The pizza in Ruby's mouth tasted like cardboard, and she forced herself to swallow. Hank acted as if he didn't want her to leave. He'd claimed he didn't have any regrets giving her up for adoption, but maybe he'd had to convince himself of that in order to live with his conscience all these years. But if he really wanted her to stay, why didn't he just say so?

She hadn't answered his summons because she'd wanted him to embrace her as his long-lost daughter. Well, maybe she had a little. But she'd come mainly because she'd wanted to learn who the real Ruby Baxter was. She'd never expected to want to know more about the real Hank McArthur—the man hidden beneath layers of dust and grit.

She stored the leftover pizza in the fridge, washed the dishes, then filled a bucket with cleaning solution and carried it into her and Mia's bedroom—she'd saved the worst mess for last. A half inch of grime coated the bed and rug. Once she wiped down the furniture and washer and dryer, she removed the comforter and went outside to shake the dust free. Joe had been busy. He'd reattached the porch door, then collected the fallen tree branches and piled them next to the barn. Dusk descended on the ranch, but Mia's backside was taking root on the corral rail.

Ruby grabbed her pajamas and went upstairs to shower. When she returned to the kitchen, she let Friend out in the yard to do his business. The dog came back in and settled down for the night on his pillow.

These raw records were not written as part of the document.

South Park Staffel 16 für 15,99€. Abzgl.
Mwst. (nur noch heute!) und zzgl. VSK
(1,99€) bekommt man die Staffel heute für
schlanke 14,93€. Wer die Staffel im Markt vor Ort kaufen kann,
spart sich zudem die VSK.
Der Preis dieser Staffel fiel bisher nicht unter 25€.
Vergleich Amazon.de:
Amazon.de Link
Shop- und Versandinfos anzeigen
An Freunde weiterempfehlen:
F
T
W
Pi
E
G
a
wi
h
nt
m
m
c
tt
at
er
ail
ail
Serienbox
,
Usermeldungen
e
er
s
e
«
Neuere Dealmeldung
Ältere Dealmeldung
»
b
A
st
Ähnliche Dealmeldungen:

A short time later Mia came into the house, sat at the end of the bed and pretended to watch the rotisserie oven infomercial on the TV.

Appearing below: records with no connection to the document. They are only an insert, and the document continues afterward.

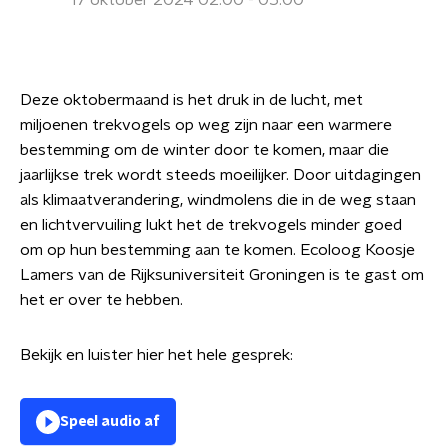
17 oktober 2024 02:00 - 05:00
Deze oktobermaand is het druk in de lucht, met
miljoenen trekvogels op weg zijn naar een warmere
bestemming om de winter door te komen, maar die
jaarlijkse trek wordt steeds moeilijker. Door uitdagingen
als klimaatverandering, windmolens die in de weg staan
en lichtvervuiling lukt het de trekvogels minder goed
om op hun bestemming aan te komen. Ecoloog Koosje
Lamers van de Rijksuniversiteit Groningen is te gast om
het er over te hebben.
Bekijk en luister hier het hele gesprek:
Speel audio af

“There's leftover pizza in the fridge, if you're hungry.”

Mia ignored her.

“You were the one who said you didn't want to stay here after we got off the bus.”

“That was before,” Mia said.

“Before what?”

“I knew about the horses.”

Ruby shoved a hand through her damp hair. “Mia, I—”

“And we can't leave Hank.” Mia popped off the bed and paced across the carpet. “He's got a sick heart. Who's gonna help him if he has another attack and Joe's not here?”

Ruby envisioned Hank lying unconscious on the floor with Friend's head resting on his leg. It was possible his heart could give out at any moment, and once she and Mia left the ranch, it might be the last time they ever saw him alive.

“You go,” Mia said. “I'll stay until school starts.”

If Mia thought she could push Ruby away that easily, she'd misjudged her mother. But how could she take her daughter away from Hank and his horses when the Devil's Wind was the one place that made her happy? On the other hand, Ruby had to support them. If she didn't show up in Elkhart, her new boss might give her job to someone else. Then what?

But . . . maybe after another week or two at the ranch the shine would wear off Hank and the horses and then Mia might be open to moving on. Exhausted by the day's events, she decided to stew over the consequences later. “I'll notify my supervisor that I can't make the training session.”

“Really?”

“I'll call her in the morning.”

Mia's mouth curved into a genuine smile, and for once Ruby felt like she'd done something right in her daughter's eyes.